A total of 71 South Koreans are confirmed to have been infected with hepatitis C caused by reused syringes at a clinic in Seoul as of Friday, health authorities said.
The Health Ministry said on Friday a medical doctor of Dana Hyeondae Clinic in Seoul's Yangcheon-gu claimed he suffered from brain injuries since 2012 while admitting to having resused disposable needles during blood donations that resulted in the massive hepatitis C infection.
The Health Ministry is testing 2,268 more patients who have been treated at the clinic. The clinic has been shut down, and the doctor has been reported to the police by the health authorities.
For all of the 71 confirmed cases, the ministry has concluded after its investigation that the patients contracted the virus from repeated use of the disposable syringes used for transfusions. All of the 71 patients received intravenous injections, mostly vitamin C or vitamin B1 transfusions for physical fatigue.
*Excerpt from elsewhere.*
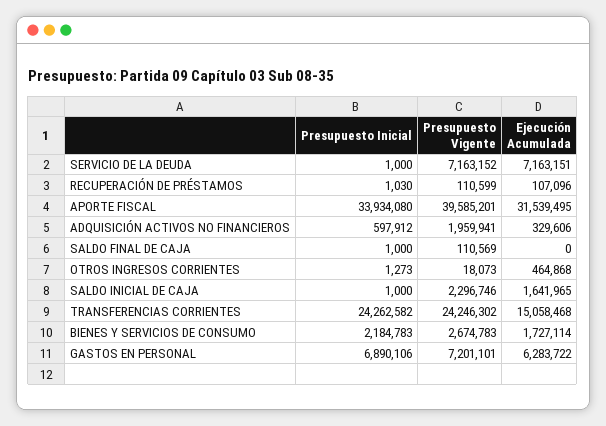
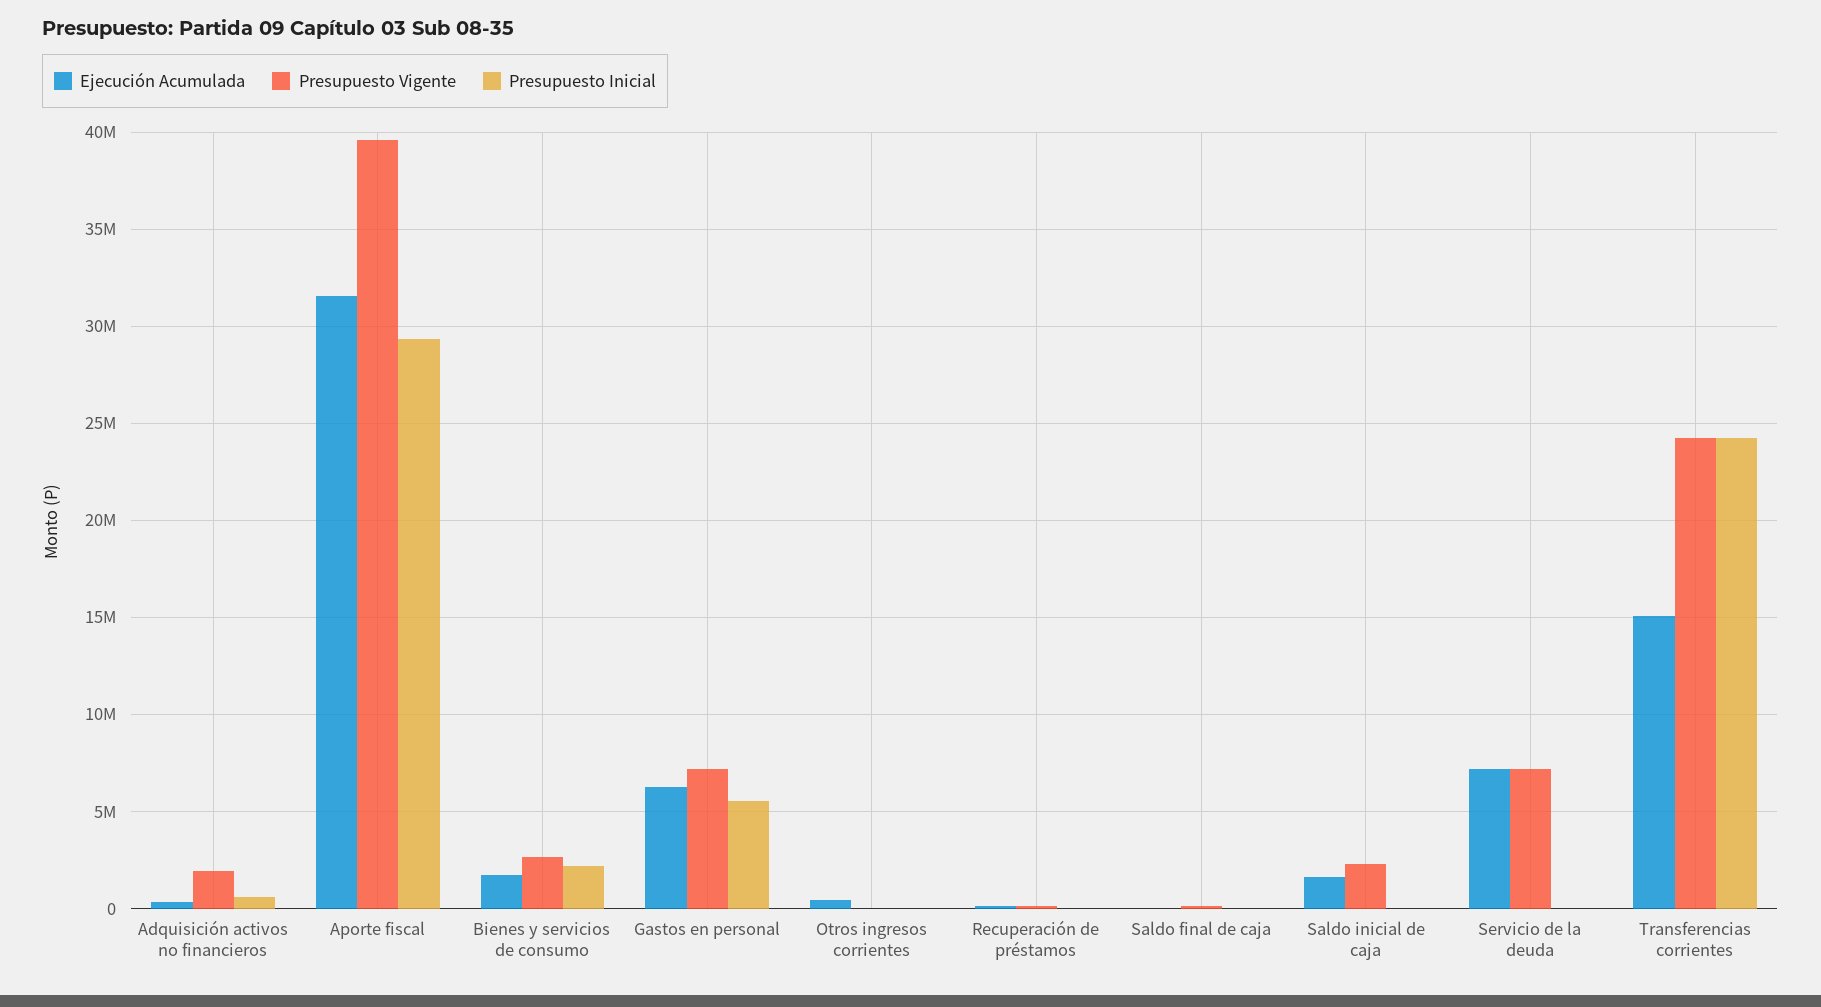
Presupuesto Inicial, APORTE FISCAL: 33934080 -> 29500000
Presupuesto Inicial, GASTOS EN PERSONAL: 6890106 -> 5500000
The 52-year-old doctor, whose name was withheld, told authorities that he reused syringes partly because of his essential tremor, a condition which involves a tremor of hands and fingers, saying it made it difficult for him to unwrap new ones. The doctor claimed that he suffered a brain injury from a car accident that resulted in minor speech disorder, impaired mobility and essential tremor.
His wife is currently being investigated by the police on charges of illegally treating patients without a medical license on behalf of her husband.
"The doctor is claiming that he had never reused old syringes prior to his injury in 2012, but we've heard from another source that this may not be true," the Health Ministry said in a statement. "We've heard that the doctor used disposable syringes on a number of patients even before 2012."
According to the Health Insurance Review and Assessment Service data, 98 per cent of the patients who visited Dana Hyeondae Clinic received intravenous injections. The rate is dramatically higher than the average proportion of patients who receive the treatment nationwide at all clinics, which is 19.29 per cent.
Hepatitis C is an infectious disease affecting mostly the liver, caused by the hepatitis C virus. The infection is often asymptomatic, but chronic infection can lead to scarring of the liver and ultimately to cirrhosis. The virus is known to spread primarily by blood-to-blood contact via intravenous drug injections or poorly sterilized medical equipment.
Health authorities said all patients who received intravenous injections will be also tested for other bloodborne infectious diseases, including HIV, hepatitis B, malaria and syphilis.
Those who have visited the clinic and wish to be tested for hepatitis C can call (02) 2620-4920~9.